- _WHAT TO DO_
Can you give me these lines again with "Order Now" swapped for "Buy Now" and everything else left unchanged?

=== Begin Enclosure ===

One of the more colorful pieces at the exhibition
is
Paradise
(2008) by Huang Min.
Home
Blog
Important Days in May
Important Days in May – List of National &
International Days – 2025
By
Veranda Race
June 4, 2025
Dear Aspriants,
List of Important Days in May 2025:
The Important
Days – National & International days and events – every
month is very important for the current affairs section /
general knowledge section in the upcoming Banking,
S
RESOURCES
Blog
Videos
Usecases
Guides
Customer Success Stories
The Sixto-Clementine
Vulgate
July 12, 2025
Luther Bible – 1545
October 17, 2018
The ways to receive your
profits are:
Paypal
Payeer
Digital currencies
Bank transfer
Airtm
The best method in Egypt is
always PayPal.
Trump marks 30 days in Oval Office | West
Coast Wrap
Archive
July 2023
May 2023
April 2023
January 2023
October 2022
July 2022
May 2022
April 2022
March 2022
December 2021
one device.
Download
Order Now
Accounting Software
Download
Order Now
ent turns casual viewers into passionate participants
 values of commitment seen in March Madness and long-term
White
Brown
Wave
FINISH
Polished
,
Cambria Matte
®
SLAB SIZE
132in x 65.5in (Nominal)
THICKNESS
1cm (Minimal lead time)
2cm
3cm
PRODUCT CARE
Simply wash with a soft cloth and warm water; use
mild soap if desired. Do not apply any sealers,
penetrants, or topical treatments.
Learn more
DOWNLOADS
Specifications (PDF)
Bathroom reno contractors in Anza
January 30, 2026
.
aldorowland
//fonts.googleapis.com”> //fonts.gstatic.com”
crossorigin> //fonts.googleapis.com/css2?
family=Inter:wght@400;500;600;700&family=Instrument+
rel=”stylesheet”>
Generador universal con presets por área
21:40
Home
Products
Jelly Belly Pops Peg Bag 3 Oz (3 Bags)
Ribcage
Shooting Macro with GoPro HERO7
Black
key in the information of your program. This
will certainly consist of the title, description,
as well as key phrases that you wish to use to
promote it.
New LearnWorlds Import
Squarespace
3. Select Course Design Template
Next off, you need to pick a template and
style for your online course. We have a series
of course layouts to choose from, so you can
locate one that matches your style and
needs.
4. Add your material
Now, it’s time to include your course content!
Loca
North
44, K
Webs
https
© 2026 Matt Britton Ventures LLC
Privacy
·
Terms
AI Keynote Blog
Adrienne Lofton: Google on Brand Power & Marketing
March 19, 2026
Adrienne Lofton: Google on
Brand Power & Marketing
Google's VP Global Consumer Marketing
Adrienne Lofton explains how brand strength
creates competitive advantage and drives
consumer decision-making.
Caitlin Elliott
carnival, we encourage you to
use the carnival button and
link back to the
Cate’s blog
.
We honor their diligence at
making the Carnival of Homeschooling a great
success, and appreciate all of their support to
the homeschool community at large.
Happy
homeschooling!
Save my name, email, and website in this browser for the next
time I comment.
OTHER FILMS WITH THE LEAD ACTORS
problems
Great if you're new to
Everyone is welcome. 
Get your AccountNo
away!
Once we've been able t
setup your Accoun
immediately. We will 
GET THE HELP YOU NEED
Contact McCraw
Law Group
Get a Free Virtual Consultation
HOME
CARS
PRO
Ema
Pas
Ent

=== End Enclosure ===

- _RESPONSE TO THE EXERCISE_
One of the more colorful pieces at the exhibition
is
Paradise
(2008) by Huang Min.
Home
Blog
Important Days in May
Important Days in May – List of National &
International Days – 2025
By
Veranda Race
June 4, 2025
Dear Aspriants,
List of Important Days in May 2025:
The Important
Days – National & International days and events – every
month is very important for the current affairs section /
general knowledge section in the upcoming Banking,
S
RESOURCES
Blog
Videos
Usecases
Guides
Customer Success Stories
The Sixto-Clementine
Vulgate
July 12, 2025
Luther Bible – 1545
October 17, 2018
The ways to receive your
profits are:
Paypal
Payeer
Digital currencies
Bank transfer
Airtm
The best method in Egypt is
always PayPal.
Trump marks 30 days in Oval Office | West
Coast Wrap
Archive
July 2023
May 2023
April 2023
January 2023
October 2022
July 2022
May 2022
April 2022
March 2022
December 2021
one device.
Download
Buy Now
Accounting Software
Download
Buy Now
ent turns casual viewers into passionate participants
 values of commitment seen in March Madness and long-term
White
Brown
Wave
FINISH
Polished
,
Cambria Matte
®
SLAB SIZE
132in x 65.5in (Nominal)
THICKNESS
1cm (Minimal lead time)
2cm
3cm
PRODUCT CARE
Simply wash with a soft cloth and warm water; use
mild soap if desired. Do not apply any sealers,
penetrants, or topical treatments.
Learn more
DOWNLOADS
Specifications (PDF)
Bathroom reno contractors in Anza
January 30, 2026
.
aldorowland
//fonts.googleapis.com”> //fonts.gstatic.com”
crossorigin> //fonts.googleapis.com/css2?
family=Inter:wght@400;500;600;700&family=Instrument+
rel=”stylesheet”>
Generador universal con presets por área
21:40
Home
Products
Jelly Belly Pops Peg Bag 3 Oz (3 Bags)
Ribcage
Shooting Macro with GoPro HERO7
Black
key in the information of your program. This
will certainly consist of the title, description,
as well as key phrases that you wish to use to
promote it.
New LearnWorlds Import
Squarespace
3. Select Course Design Template
Next off, you need to pick a template and
style for your online course. We have a series
of course layouts to choose from, so you can
locate one that matches your style and
needs.
4. Add your material
Now, it’s time to include your course content!
Loca
North
44, K
Webs
https
© 2026 Matt Britton Ventures LLC
Privacy
·
Terms
AI Keynote Blog
Adrienne Lofton: Google on Brand Power & Marketing
March 19, 2026
Adrienne Lofton: Google on
Brand Power & Marketing
Google's VP Global Consumer Marketing
Adrienne Lofton explains how brand strength
creates competitive advantage and drives
consumer decision-making.
Caitlin Elliott
carnival, we encourage you to
use the carnival button and
link back to the
Cate’s blog
.
We honor their diligence at
making the Carnival of Homeschooling a great
success, and appreciate all of their support to
the homeschool community at large.
Happy
homeschooling!
Save my name, email, and website in this browser for the next
time I comment.
OTHER FILMS WITH THE LEAD ACTORS
problems
Great if you're new to
Everyone is welcome. 
Get your AccountNo
away!
Once we've been able t
setup your Accoun
immediately. We will 
GET THE HELP YOU NEED
Contact McCraw
Law Group
Get a Free Virtual Consultation
HOME
CARS
PRO
Ema
Pas
Ent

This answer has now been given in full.